- **PASSAGE**
━━━━━━━━━━

# MLflow with recipe

In this second notebook we will take the same example than the first example but we will use MLflow recipe to accomplish the same result. 
We will go throught the same steps than on the first notebook but this time we will use the MLflow recipe module. 

Like on the previous notebook, you will have some tasks that need to be completed. You will be able to find where they are in the code by searching for `# ToDo#: ...`

In this notebook, you will be asked to:
* ToDo1: Add a column to indicate if the wine is red or white
* ToDo2: specify split ratios for train, validation, and test sets
* ToDo3: Create a Pipeline object that transforms the features
* ToDo4: Create a LinearRegression estimator with the estimator_params
* ToDo5: add custom metrics to our recipe
* ToDo6: look in the UI what did the recipe logged by default. What was added compared with last notebook?
* ToDo7: change the model uri to the one from current run
* ToDo8: query the model with some test data
* ToDo9: [To Go Further] use the AutoML estimator instead and use the UI to compare the results
* ToDo10: [To Go Further] use databricks mlflow instead of local mlflow server

If you need help you can browse through the following documentation:
* [MLflow](https://mlflow.org/docs/latest/index.html), in particular the [recipe module](https://mlflow.org/docs/latest/recipes.html)
* [MLflow recipe template](https://github.com/mlflow/recipes-regression-template)
* [MLflow recipe example](https://github.com/mlflow/recipes-examples)

In [None]:
from mlflow.recipes import Recipe
import os


In [None]:
# Note: please change the directory if you are not using a dev container.
# We want to have the working directory to be the src folder in the mlflow-trainng repo
os.chdir("/workspaces/mlflow-training/src")


In [None]:
r = Recipe(profile="local")


In [None]:
r.clean()


In [None]:
# for some reason you might have to run the cell twice before working
r.inspect()


## Ingest data

In [None]:
!cat steps/ingest.py

In [None]:
r.run("ingest")


## Split data

We want to split the data to have the following proportion:
- 80% training
- 10% evaluation
- 10% test

In [None]:
!cat recipe.yaml

In [None]:
r.run("split")


## Transform data

In [None]:
!cat steps/transform.py

In [None]:
r.run("transform")


## Train model

In [None]:
!cat steps/train.py

In [None]:
!cat recipe.yaml

In [None]:
r.run("train")


In [None]:
r.run("evaluate")

In [None]:
r.run("register")


In [None]:
print("If you shut down mlflow server from notebook 01")
print(
    "Please copy the command below in a new terminal on your IDE and let it run until the end of the notebook \n"
)

print("mlflow server \\")
print("    --backend-store-uri sqlite:///src/metadata/mlflow/mlruns.db \\")
print("    --default-artifact-root ./src/metadata/mlflow/mlartifacts \\")

━━━━━━━━━━

- **MATERIAL**
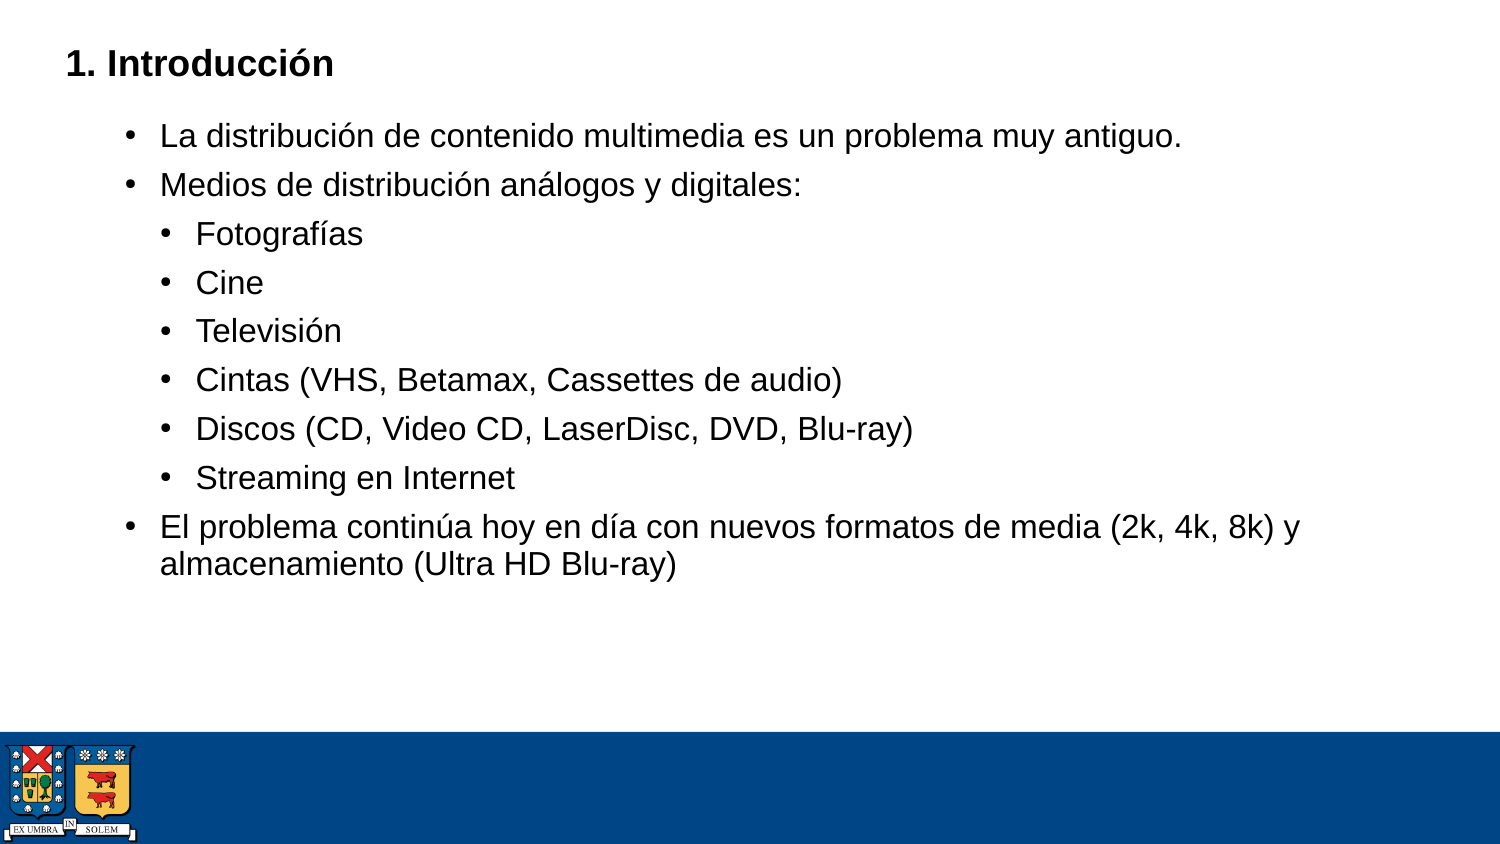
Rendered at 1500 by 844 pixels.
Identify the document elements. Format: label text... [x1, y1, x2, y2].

━━━━━━━━━━

- **WHAT THIS EXERCISE ASKS**
**A)** Using the MLflow recipe notebook, answer each question on its own line:
(i) What share of the data goes to training?
(ii) Which profile is passed when the Recipe object is created?
(iii) What should you search for to find the tasks in the code?
**B)** How would the MLflow recipe notebook go on after its last printed line? Write the next part.

- **ANSWERS FOR THE TASKS**
**A)**
(i) 80%
(ii) "local"
(iii) `# ToDo#: ...`

**B)**
print("    --host 0.0.0.0 \\")
print("    --port 5000")

# ToDo6: look in the UI what did the recipe logged by default. What was added compared with last notebook?


## Predict with trained model

### Predict on batch inference

In [None]:
# Notes: it takes around 5 minutes to run...
# we can only run it locally, if you are using codespace it will break your environemt
if "GITHUB_CODESPACE_TOKEN" not in os.environ:
    r.run("predict")


### Predict in real time

We can also use the mlflow model to do rediction in real-time. To do so we will need to:
1. run an mlflow server to be able to distribute the model (like in notebook 01)
2. create a serving enpoint which will pull the model from mlflow server
3. finally we can query our model in real time using `curl`

In [None]:
print("Please copy the command below in a new terminal on your IDE \n")

print("MLFLOW_TRACKING_URI=http://0.0.0.0:5000 mlflow models serve \\")
print("      --host=0.0.0.0 \\")
print("      --port=5011 \\")
print("      --env-manager=local \\")
# ToDo7: change the model uri to the one from current run
print(f"      --model-uri ...")


In [None]:
# ToDo8: query the model with some test data
test_data = r.get_artifact("test_data")
request_data = test_data.iloc[0:4].to_json(orient="records")
print("You can copy the command below on one of your terminal \n")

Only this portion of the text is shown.